L’imperatore Carlo 612 ne raccontò un’altra. Walter Copperhead raccontò quella del tizio che corteggiava una donna perché voleva esaminarne le budella. — Poi te le rimetto — diceva. — Te le ricucio esattamente dove sono, ma fammele vedere, almeno una volta. — No, no e poi no — ribatteva la donna. — Credevo di averle sentite tutte dai miei spasimanti!

Paul raccontò la sua. L’uomo che aveva perduto la moglie (eccettuate le ossa) ne raccontò una anche lui. E Thomas si esibì in tutta una serie di storielle facete, citando le parti oscene in latino. Infine, anche Rimrock disse la sua, un imbroglio oceanico talmente oltraggioso da mozzare il fiato e far diventare vérde il fegato.

Infine il barile fu vuoto. In quel momento la guardia notturna di Goslar lanciò uno squillo di tromba, a indicare che tutto andava bene, quella notte. Un istante dopo suonò ancora, freneticamente, a indicare che non tutto andava poi così bene, che c’era qualcosa che si agitava là intorno, in cerca di preda.

L’imperatore Carlo e tutti i viaggiatori si addormentarono sulla paglia (un sonno interrotto di tanto in tanto dalle risatine di Rimrock: un niente agita questi ansel, che poi restano eccitati molto a lungo), e i teschi di cinquecentonovantotto imperatori li fissavano con le loro orbite vuote, dalle nicchie sulla parete.

La Dorata Astrobia si mostrava a tutti con un sorriso sul volto. Ma dietro, nascosto, aveva un pungiglione nella coda.

7. Le Montagne del Tuono

Si svegliarono al suono delle trombe. Alcune erano vere trombe, suonate dalle guardie di notte e da quelle di giorno al cambiare dei turni, oppure dalla speciale guardia d’onore, altre non erano trombe ma uccelli trombettieri che si associavano agli squilli di tromba non appena li udivano. Gli uccelli trombettieri erano molto più intonati.
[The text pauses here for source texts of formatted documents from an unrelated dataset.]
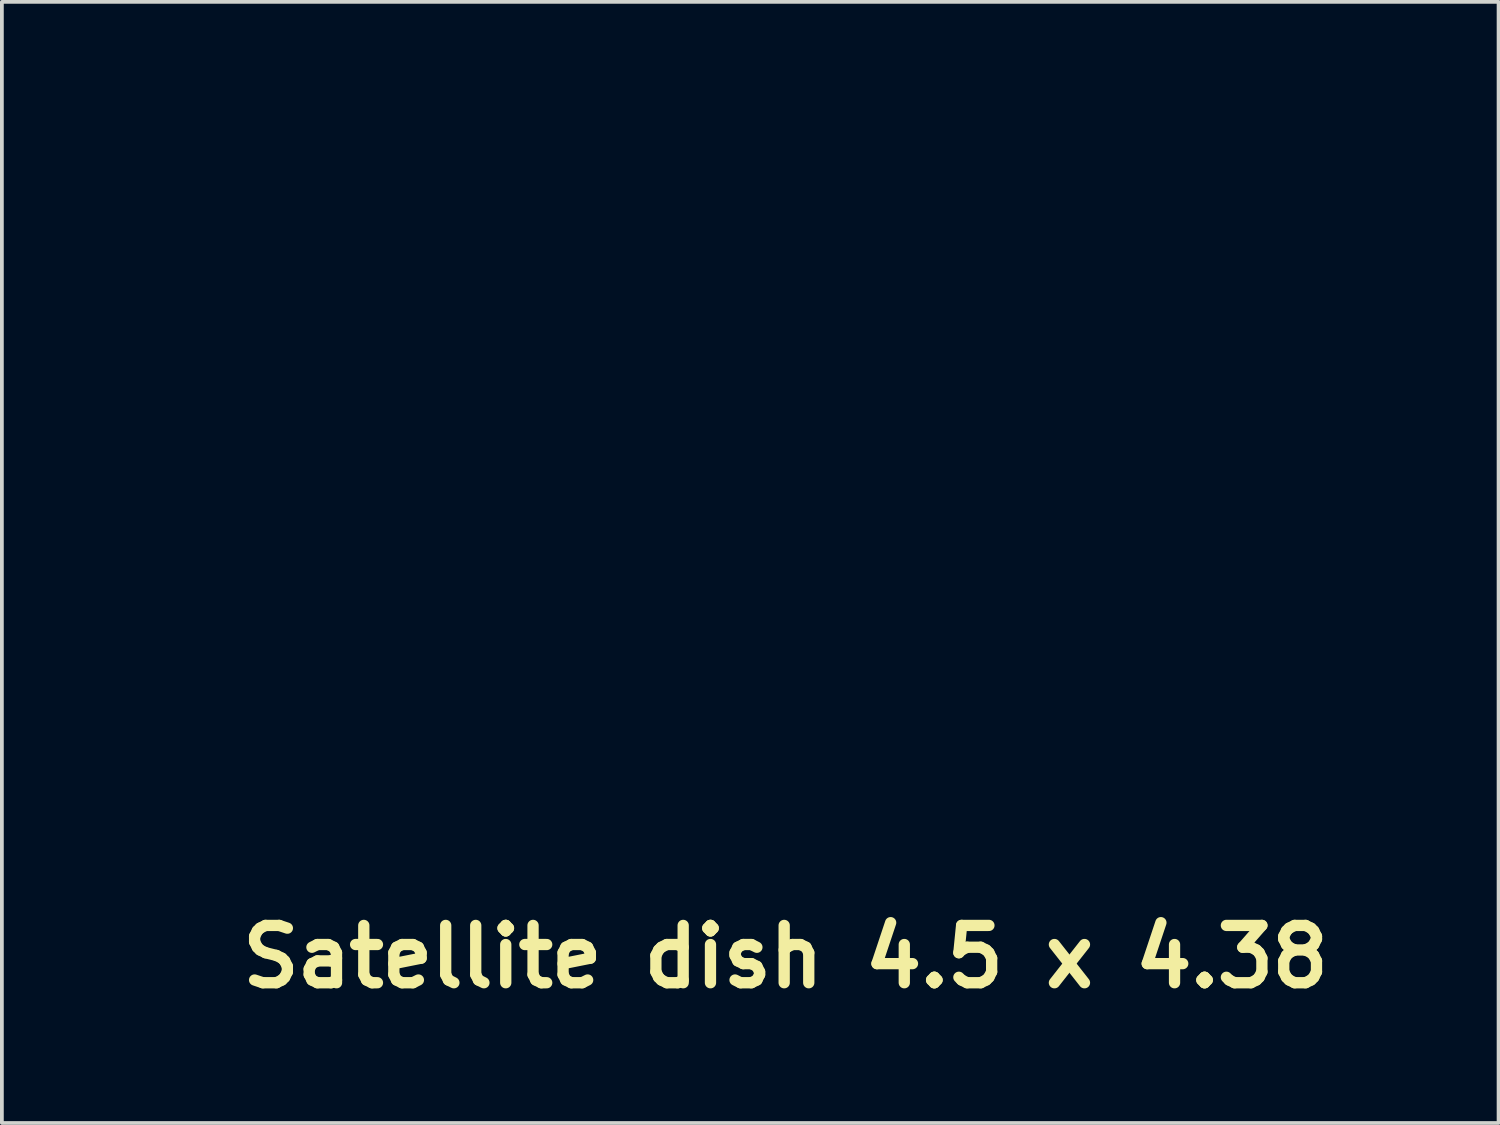
<source format=kicad_pcb>
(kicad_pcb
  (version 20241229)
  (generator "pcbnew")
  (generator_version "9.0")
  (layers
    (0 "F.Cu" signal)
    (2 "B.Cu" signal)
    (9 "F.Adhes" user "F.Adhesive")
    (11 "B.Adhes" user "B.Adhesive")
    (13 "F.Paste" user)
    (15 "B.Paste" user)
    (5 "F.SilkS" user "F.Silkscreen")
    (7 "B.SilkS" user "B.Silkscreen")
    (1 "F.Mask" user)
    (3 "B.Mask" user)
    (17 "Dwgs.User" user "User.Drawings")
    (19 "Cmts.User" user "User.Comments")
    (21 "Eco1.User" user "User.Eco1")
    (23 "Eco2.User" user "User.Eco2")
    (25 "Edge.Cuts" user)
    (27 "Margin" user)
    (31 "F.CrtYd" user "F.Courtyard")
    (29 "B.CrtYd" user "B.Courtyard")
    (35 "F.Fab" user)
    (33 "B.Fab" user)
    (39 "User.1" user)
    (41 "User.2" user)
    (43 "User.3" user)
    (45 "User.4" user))
  (footprint "Satellite dish 4.5 x 4.38"
    (layer "F.Cu")
    (at 17.834 22.387)
    (property "Reference" "Satellite dish 4.5 x 4.38" (at 0 0 0) (layer "F.SilkS") (effects (font (size 1.524 1.524) (thickness 0.3))))
    (attr board_only exclude_from_pos_files exclude_from_bom)
    (fp_poly (pts (xy -0.834 -12.561) (xy -1.727 -12.57) (xy -2.025 -12.573) (xy -2.309 -12.578) (xy -2.56 -12.583) (xy -2.756 -12.588) (xy -2.874 -12.593) (xy -4.309 -12.702) (xy -5.727 -12.862) (xy -7.119 -13.072) (xy -8.475 -13.33) (xy -9.788 -13.634) (xy -11.047 -13.981) (xy -12.244 -14.37) (xy -13.371 -14.798) (xy -14.084 -15.107) (xy -14.78 -15.447) (xy -15.418 -15.803) (xy -15.993 -16.17) (xy -16.5 -16.546) (xy -16.933 -16.925) (xy -17.287 -17.304) (xy -17.558 -17.679) (xy -17.662 -17.868) (xy -17.773 -18.168) (xy -17.831 -18.493) (xy -17.834 -18.81) (xy -17.782 -19.077) (xy -17.631 -19.388) (xy -17.39 -19.687) (xy -17.061 -19.974) (xy -16.645 -20.247) (xy -16.145 -20.507) (xy -15.563 -20.752) (xy -14.9 -20.983) (xy -14.158 -21.198) (xy -13.339 -21.397) (xy -12.446 -21.58) (xy -11.479 -21.745) (xy -10.441 -21.892) (xy -9.334 -22.021) (xy -8.181 -22.129) (xy -7.057 -22.213) (xy -5.883 -22.282) (xy -4.694 -22.334) (xy -3.52 -22.37) (xy -2.396 -22.386) (xy -2.097 -22.387) (xy -0.834 -22.387)) (stroke (width 0) (type solid)) (fill yes) (layer "F.Mask"))
    (fp_poly (pts (xy 0.568 -22.387) (xy 1.328 -22.38) (xy 2.156 -22.361) (xy 3.03 -22.331) (xy 3.925 -22.291) (xy 4.818 -22.242) (xy 5.687 -22.186) (xy 6.42 -22.129) (xy 7.574 -22.021) (xy 8.667 -21.892) (xy 9.696 -21.745) (xy 10.656 -21.578) (xy 11.546 -21.395) (xy 12.362 -21.194) (xy 13.1 -20.977) (xy 13.757 -20.745) (xy 14.33 -20.499) (xy 14.815 -20.238) (xy 14.965 -20.143) (xy 15.241 -19.937) (xy 15.492 -19.704) (xy 15.7 -19.464) (xy 15.845 -19.239) (xy 15.864 -19.201) (xy 15.933 -18.96) (xy 15.956 -18.668) (xy 15.933 -18.355) (xy 15.877 -18.1) (xy 15.738 -17.767) (xy 15.513 -17.42) (xy 15.207 -17.063) (xy 14.824 -16.701) (xy 14.369 -16.336) (xy 13.848 -15.974) (xy 13.265 -15.619) (xy 12.624 -15.274) (xy 12.445 -15.185) (xy 11.503 -14.758) (xy 10.482 -14.363) (xy 9.393 -14.001) (xy 8.246 -13.674) (xy 7.049 -13.385) (xy 5.813 -13.136) (xy 4.548 -12.929) (xy 3.263 -12.766) (xy 1.968 -12.649) (xy 0.673 -12.58) (xy 0.545 -12.576) (xy -0.464 -12.546) (xy -0.464 -22.387)) (stroke (width 0) (type solid)) (fill yes) (layer "F.Mask")))
  (gr_rect
    (start -3 -3)
    (end 36.79 26.805)
    (stroke (width 0.1) (type default))
    (fill no)
    (layer "Edge.Cuts")))
</source>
L’imperatore Carlo si alzò maestosamente per dare inizio al suo secondo giorno di regno, sempre che ne avesse visto la fine.

— Erano trenta giorni che alla corte di Goslar non si vedevano tanti importanti personaggi tutti insieme — disse Carlo. — Ehi tu, conia una medaglia!

— Non so come si fa a coniare una medaglia — replicò l’uomo.

— Se trovi qualcuno che lo sappia fare, digli di coniare una medaglia per celebrare l’evento — insisté l’imperatore. — Digli che incida il mio bel profilo, e il motto Vennero a me come aquile. Qui c’è un santo, morto sulla Vecchia Terra, con la bambina demonio di Astrobia, un negromante dai rari poteri, un ansel trascendente, un prete di sant’Arpionaio, un’incarnazione che brucia corpi uno dietro l’altro, e il pilota Paul, che è un vecchio stregone dalla faccia storta. Erano trenta regni che non si vedevano tanti personaggi illustri alla corte di Goslar, in una sola volta, ed erano trenta regni che non si vedeva, alla stessa corte, un imperatore così aitante.

— Ma questi trenta regni, quanto sono durati tutti insieme? — s’informò Thomas.

— È stato quello che noi chiamiamo un «anno rapido» — disse l’Imperatore. — Forse il più rapido di tutti.

Il monaco dalla tonaca verde, padre Oddopter dell’ordine di santo Arpionaio, celebrò la messa per gli abitanti di Goslar e per tutti quelli che si erano precipitati lì non appena si era sparsa la notizia. Erano con un sermone che li stupì per la sua intelligenza: un miracolo che li colse all’improvviso, vivido e soprannaturale, alla consacrazione. Fu come se il Cielo si fosse aperto a un comando e lo Spirito Santo fosse disceso su di loro. Il che infatti avvenne.